Jakarta, FORTUNE - Menteri Keuangan Sri Mulyani Indrawati menuturkan ketegangan geopolitik global membuat berbagai negara mulai menerapkan kebijakan proteksionisme. Kondisi ini terjadi sejak perang antara Rusia dan Ukraina meletus pada awal 2022 dan terus meningkat seiring memanasnya hubungan Taiwan dan China.
"Banyak dunia mulai sekarang, masyarakat atau negara, melakukan review terhadap hubungan antar negara.

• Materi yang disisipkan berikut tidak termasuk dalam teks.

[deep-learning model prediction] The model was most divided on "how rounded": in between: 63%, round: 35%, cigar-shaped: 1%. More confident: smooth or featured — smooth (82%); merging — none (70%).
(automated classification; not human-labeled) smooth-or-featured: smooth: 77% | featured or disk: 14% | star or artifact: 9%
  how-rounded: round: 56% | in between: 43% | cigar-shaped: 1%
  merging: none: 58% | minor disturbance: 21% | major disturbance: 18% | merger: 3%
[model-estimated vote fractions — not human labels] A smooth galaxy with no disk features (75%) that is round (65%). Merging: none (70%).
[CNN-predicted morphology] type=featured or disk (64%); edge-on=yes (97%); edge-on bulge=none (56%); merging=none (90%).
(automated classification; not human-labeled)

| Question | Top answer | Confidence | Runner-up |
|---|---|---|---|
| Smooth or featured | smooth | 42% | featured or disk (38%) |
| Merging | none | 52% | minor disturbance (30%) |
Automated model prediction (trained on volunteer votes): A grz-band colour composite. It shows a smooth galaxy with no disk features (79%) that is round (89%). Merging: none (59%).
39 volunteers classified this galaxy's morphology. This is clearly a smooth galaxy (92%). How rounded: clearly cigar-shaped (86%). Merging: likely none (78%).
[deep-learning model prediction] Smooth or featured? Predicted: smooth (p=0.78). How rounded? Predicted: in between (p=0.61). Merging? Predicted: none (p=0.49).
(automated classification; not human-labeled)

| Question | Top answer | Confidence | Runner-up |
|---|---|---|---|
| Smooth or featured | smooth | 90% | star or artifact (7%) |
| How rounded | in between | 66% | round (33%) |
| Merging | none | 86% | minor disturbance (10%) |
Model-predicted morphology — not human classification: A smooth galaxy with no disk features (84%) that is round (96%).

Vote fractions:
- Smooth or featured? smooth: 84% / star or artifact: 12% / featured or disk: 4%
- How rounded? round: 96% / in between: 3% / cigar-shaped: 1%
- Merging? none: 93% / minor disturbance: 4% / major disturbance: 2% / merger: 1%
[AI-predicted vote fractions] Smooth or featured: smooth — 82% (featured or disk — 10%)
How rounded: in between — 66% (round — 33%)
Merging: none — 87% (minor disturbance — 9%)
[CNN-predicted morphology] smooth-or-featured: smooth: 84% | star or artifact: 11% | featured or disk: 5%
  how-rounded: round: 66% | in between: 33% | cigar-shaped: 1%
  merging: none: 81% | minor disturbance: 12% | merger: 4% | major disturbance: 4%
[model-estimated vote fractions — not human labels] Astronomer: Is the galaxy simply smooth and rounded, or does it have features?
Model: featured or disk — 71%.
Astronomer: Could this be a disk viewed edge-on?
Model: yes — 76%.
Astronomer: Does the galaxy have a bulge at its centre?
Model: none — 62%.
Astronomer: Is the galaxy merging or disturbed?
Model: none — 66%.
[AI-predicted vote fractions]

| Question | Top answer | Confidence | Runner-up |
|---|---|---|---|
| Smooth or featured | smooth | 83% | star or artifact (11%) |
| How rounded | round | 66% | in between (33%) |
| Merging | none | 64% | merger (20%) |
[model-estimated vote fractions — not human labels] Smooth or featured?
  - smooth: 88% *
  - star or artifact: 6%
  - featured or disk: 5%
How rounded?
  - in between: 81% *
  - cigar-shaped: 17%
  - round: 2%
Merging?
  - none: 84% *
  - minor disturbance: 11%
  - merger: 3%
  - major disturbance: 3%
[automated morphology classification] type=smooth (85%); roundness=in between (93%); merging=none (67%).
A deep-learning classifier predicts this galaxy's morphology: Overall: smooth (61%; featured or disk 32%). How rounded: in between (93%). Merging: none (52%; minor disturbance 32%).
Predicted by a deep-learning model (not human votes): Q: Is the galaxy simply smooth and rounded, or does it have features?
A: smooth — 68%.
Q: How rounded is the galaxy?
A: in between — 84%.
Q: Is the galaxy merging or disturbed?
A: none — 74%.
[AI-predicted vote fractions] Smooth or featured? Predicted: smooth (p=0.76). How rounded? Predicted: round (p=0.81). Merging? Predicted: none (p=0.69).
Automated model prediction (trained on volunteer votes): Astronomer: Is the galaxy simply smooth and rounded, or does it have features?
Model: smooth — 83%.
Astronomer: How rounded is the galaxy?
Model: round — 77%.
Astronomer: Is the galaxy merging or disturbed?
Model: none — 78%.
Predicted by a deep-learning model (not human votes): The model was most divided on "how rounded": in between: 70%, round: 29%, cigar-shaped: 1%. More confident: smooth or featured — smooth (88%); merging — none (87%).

Kondisi geopolitik, yang penuh dengan kompetisi dan juga potensi perang, menimbulkan semua negara untuk semakin inward looking dan mencari hal-hal yang bisa meningkatkan ketahanan dari perekonomiannnya masing-masing," ujarnya saat bicara dalam PKKMB Universitas Indonesia, Senin (8/8).
Menurut Bendahara Negara, ketegangan geopolitik yang disebabkan masalah ideologi hingga persaingan sumber daya alam sebenarnya merupakan hal yang wajar dan merupakan konsekuensi dari pergaulan dunia. Sebab, tiap negara memiliki kepentingan untuk saling memberikan pengaruh. Dan hal tersebut tak bisa dilepaskan dari dimensi politik dan ekonominya.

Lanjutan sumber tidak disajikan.